Harry shrugged, stuck his hand into his pocket, produced a battered pocket watch missing its protective cover, and glanced at it. "He should be along any time."

After a few moments of silence Helen said, "Tell me, Harry, how long have you been living on the streets?"

"Since me mum died . . . The two-schilling 'ore."

"Hold on! No sense insulting your mum like that."

"I'm not. She were a prostitute and she use to charge two schillings. I'm her bastard son, begging your pardon miss, from one of 'er 'clients.' After mum died, I 'ad to come and live in the streets."

"How did your mum die?"

"She were gutted like a roasting chicken by one of 'er clients."

Helen sat silent for a moment then asked, "Have you always lived in this alley?"

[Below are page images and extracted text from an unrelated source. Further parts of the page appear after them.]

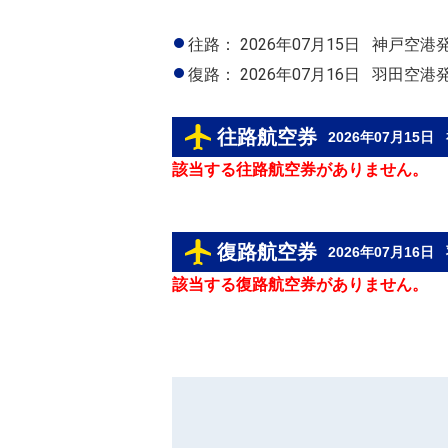
往路：
2026年07月15日
神戸空港
復路：
2026年07月16日
羽田空港
往路航空券
2026年07月15日
該当する往路航空券がありません。
復路航空券
2026年07月16日
該当する復路航空券がありません。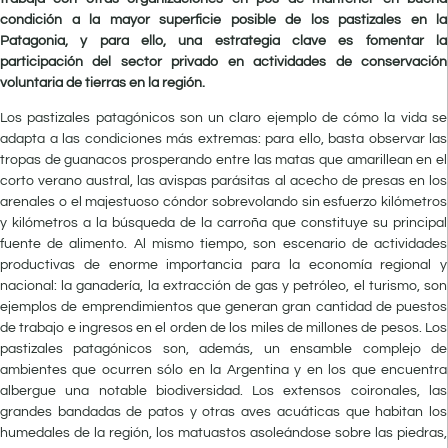
condición a la mayor superficie posible de los pastizales en la
Patagonia, y para ello, una estrategia clave es fomentar la
participación del sector privado en actividades de conservación
voluntaria de tierras en la región.
Los pastizales patagónicos son un claro ejemplo de cómo la vida se
adapta a las condiciones más extremas: para ello, basta observar las
tropas de guanacos prosperando entre las matas que amarillean en el
corto verano austral, las avispas parásitas al acecho de presas en los
arenales o el majestuoso cóndor sobrevolando sin esfuerzo kilómetros
y kilómetros a la búsqueda de la carroña que constituye su principal
fuente de alimento. Al mismo tiempo, son escenario de actividades
productivas de enorme importancia para la economía regional y
nacional: la ganadería, la extracción de gas y petróleo, el turismo, son
ejemplos de emprendimientos que generan gran cantidad de puestos
de trabajo e ingresos en el orden de los miles de millones de pesos. Los
pastizales patagónicos son, además, un ensamble complejo de
ambientes que ocurren sólo en la Argentina y en los que encuentra
albergue una notable biodiversidad. Los extensos coironales, las
grandes bandadas de patos y otras aves acuáticas que habitan los
humedales de la región, los matuastos asoleándose sobre las piedras,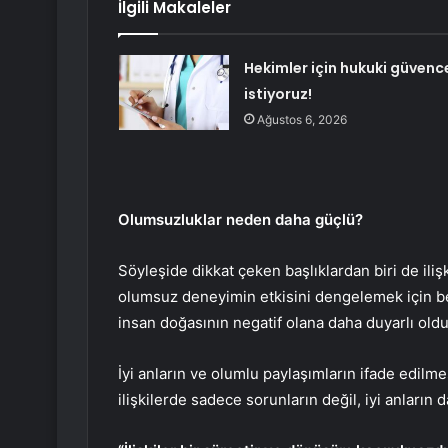
İlgili Makaleler
Hekimler için hukuki güvenc
istiyoruz!
Ağustos 6, 2026
Olumsuzluklar neden daha güçlü?
Söyleşide dikkat çeken başlıklardan biri de iliş
olumsuz deneyimin etkisini dengelemek için b
insan doğasının negatif olana daha duyarlı oldu
İyi anların ve olumlu paylaşımların ifade edilm
ilişkilerde sadece sorunların değil, iyi anların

"No, one night while I were drunk I were shanghaied. Toured the world, I did. Lost me front teeth in a fist fight in 'ong Kong, killed me first man in a knife fight in Tokyo, and met Geraldine in Bangkok. She's been with me ever since. Would you like to meet 'er?"

Just then Henrietta perked-up her ears and stared toward the end of the alley.

"Not right now I think someone's coming."

"You better get down behind these crates with your gun ready, miss."

Helen complied. She looked back at Harry and whispered, "Do you think it's him?"

"Keep your bleeding eyes on the alley entrance, 'elen, he'll be coming around any second now!"

"All right, all right," Helen said directing the pistol at Whitechapel Road. "What makes you so sure he'll come this way?"

Stroking the cat's soggy fur he said, "He always comes this way after 'is business is done with, ain't that right 'enrietta?"

Henrietta meowed and pushed her head into the stroke as if answering his question in the affirmative.

"You know, 'elen, you still 'aven't met Geraldine yet."

"I don't have time for that right now," Helen said, her eyes fixed on the small, murky mouth of the alley. Her trembling thumb cocking the sweating hammer of the pistol.

"I forgot to mention old Jack likes to give 'is victims a wee kiss before 'e carves em."

"That's nice, Harry. Please stand out of the way."

Ever so gently, Helen felt a kiss placed on the top of her head. A cold chill raced down her spine and her jaw dropped. Slowly she turned her head from the alley entrance.

"'Elen, meet Geraldine."

She felt the five inches of cold, hard steel enter between two ribs at her backbone and slash across her spine. Helen fell to the ground, in a heap, like a boned fish. A sticky warmth oozed from her wound and trickled across her back.

Harry rolled her over and before she blacked out, she felt him remove the T.T.L. from her belt and say, "Let's see 'ow the ladies of the future like Jack the bleeding Ripper."